• _Work order_
Retype, without alteration, each line from the line containing "PORT=1000 <br>" to the final line of the records.
......
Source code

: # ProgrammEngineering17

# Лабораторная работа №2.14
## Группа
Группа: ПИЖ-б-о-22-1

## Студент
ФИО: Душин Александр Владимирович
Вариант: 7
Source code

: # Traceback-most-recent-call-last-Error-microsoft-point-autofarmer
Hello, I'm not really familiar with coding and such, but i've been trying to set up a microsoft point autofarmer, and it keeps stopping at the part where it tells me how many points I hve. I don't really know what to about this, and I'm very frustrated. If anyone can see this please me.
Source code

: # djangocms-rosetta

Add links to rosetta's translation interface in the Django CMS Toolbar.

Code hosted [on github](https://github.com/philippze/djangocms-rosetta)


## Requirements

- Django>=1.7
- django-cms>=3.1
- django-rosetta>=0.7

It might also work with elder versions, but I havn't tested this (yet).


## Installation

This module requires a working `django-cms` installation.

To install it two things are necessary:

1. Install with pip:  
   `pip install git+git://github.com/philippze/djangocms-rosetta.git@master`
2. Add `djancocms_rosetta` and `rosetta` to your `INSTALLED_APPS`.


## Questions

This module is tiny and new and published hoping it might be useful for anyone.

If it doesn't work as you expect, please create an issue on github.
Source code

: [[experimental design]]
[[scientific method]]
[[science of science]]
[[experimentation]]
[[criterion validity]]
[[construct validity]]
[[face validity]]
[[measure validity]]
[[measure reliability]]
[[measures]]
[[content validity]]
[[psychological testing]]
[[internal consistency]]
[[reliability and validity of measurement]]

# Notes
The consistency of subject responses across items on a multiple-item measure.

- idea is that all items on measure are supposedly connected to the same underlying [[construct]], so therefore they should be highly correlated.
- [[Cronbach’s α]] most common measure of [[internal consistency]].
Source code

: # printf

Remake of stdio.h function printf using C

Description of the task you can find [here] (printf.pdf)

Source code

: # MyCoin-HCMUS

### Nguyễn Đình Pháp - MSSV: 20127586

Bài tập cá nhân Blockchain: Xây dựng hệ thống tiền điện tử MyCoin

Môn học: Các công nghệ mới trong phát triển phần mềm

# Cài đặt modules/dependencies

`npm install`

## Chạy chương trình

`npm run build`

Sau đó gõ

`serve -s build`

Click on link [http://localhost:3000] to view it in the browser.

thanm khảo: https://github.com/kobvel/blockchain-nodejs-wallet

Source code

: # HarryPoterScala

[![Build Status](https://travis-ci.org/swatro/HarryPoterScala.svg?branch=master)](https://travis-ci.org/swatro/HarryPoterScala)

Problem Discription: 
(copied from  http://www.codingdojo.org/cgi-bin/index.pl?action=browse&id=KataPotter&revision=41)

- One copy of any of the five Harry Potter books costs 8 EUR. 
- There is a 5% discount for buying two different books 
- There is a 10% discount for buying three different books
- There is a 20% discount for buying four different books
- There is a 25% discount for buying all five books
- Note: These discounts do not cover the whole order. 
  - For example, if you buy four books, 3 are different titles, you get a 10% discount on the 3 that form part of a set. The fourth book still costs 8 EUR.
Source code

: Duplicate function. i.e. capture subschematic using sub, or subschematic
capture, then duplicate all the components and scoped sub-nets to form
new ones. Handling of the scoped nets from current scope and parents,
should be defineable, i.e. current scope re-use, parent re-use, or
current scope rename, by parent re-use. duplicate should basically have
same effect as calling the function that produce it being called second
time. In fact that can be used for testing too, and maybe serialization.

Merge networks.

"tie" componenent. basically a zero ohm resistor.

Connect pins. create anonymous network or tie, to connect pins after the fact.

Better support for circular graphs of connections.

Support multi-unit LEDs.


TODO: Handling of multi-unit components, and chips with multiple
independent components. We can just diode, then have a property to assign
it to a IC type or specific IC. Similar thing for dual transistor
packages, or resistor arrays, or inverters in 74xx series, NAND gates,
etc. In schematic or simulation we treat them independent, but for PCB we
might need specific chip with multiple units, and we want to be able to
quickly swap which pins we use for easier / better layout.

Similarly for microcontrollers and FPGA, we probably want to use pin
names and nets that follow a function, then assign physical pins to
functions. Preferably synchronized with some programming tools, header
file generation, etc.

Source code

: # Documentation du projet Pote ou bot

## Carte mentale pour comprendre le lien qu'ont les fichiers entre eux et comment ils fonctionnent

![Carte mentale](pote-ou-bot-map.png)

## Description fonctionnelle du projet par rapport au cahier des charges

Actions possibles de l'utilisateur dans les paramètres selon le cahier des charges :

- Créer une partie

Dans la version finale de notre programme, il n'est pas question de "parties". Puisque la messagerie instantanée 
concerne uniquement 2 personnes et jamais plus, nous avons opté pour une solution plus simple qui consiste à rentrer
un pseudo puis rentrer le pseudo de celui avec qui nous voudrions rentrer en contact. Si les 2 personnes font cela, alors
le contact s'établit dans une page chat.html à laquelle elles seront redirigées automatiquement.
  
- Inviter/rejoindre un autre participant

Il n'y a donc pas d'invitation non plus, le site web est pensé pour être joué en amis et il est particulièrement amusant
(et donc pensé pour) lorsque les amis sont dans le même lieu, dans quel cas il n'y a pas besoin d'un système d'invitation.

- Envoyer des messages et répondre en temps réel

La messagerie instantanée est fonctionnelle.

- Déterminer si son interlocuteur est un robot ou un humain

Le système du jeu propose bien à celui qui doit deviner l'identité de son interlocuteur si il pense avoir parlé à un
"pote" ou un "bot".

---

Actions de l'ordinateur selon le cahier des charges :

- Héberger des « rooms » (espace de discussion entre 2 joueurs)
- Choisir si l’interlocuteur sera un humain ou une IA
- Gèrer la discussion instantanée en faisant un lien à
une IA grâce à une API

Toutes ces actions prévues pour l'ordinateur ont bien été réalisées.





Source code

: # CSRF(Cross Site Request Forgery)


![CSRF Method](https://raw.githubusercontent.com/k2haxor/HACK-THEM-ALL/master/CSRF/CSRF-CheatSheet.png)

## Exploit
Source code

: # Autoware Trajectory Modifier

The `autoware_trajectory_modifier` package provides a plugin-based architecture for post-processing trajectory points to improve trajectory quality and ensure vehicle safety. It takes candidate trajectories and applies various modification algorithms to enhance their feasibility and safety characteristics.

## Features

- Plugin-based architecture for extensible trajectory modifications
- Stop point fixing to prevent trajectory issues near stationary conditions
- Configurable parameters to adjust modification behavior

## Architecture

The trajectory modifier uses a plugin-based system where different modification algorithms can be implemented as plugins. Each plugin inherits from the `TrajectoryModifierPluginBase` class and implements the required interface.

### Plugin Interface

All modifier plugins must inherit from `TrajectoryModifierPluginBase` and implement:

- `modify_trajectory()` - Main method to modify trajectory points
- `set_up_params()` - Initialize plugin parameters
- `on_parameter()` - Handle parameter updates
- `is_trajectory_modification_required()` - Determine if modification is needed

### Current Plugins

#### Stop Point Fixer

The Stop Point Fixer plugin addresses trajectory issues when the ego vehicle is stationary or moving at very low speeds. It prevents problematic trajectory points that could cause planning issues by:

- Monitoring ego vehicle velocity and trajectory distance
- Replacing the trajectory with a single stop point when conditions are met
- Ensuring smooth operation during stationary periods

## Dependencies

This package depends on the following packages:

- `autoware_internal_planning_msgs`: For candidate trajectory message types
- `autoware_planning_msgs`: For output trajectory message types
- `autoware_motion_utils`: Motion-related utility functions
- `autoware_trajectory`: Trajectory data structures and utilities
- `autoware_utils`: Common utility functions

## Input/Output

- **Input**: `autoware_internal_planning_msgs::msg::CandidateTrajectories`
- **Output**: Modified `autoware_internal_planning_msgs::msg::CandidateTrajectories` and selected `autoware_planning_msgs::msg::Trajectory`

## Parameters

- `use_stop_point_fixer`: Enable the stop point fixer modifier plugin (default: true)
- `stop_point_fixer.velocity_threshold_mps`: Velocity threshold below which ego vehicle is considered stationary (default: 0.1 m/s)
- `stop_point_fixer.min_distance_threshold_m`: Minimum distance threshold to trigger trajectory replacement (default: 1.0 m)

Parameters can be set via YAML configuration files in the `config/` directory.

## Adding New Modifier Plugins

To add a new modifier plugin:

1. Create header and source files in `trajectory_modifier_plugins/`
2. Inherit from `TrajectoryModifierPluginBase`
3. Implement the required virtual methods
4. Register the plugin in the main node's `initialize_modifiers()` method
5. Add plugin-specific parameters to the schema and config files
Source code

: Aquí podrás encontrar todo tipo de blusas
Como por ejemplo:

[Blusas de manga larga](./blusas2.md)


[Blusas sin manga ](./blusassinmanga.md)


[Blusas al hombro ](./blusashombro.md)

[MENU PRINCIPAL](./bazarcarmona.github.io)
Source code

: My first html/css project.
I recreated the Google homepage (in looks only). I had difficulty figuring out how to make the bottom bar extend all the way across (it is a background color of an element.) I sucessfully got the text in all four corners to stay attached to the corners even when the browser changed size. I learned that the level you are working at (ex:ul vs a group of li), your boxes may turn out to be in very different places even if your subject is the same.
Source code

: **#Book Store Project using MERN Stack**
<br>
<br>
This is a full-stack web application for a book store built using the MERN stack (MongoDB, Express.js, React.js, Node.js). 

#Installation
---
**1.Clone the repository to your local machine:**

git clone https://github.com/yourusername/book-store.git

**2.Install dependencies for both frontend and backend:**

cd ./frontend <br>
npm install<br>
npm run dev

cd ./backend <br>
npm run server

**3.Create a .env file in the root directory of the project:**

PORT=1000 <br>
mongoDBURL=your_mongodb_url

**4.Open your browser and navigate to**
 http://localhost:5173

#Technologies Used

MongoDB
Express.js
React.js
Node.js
......
• _Reply to the exercise_
PORT=1000 <br>
mongoDBURL=your_mongodb_url

**4.Open your browser and navigate to**
 http://localhost:5173

#Technologies Used

MongoDB
Express.js
React.js
Node.js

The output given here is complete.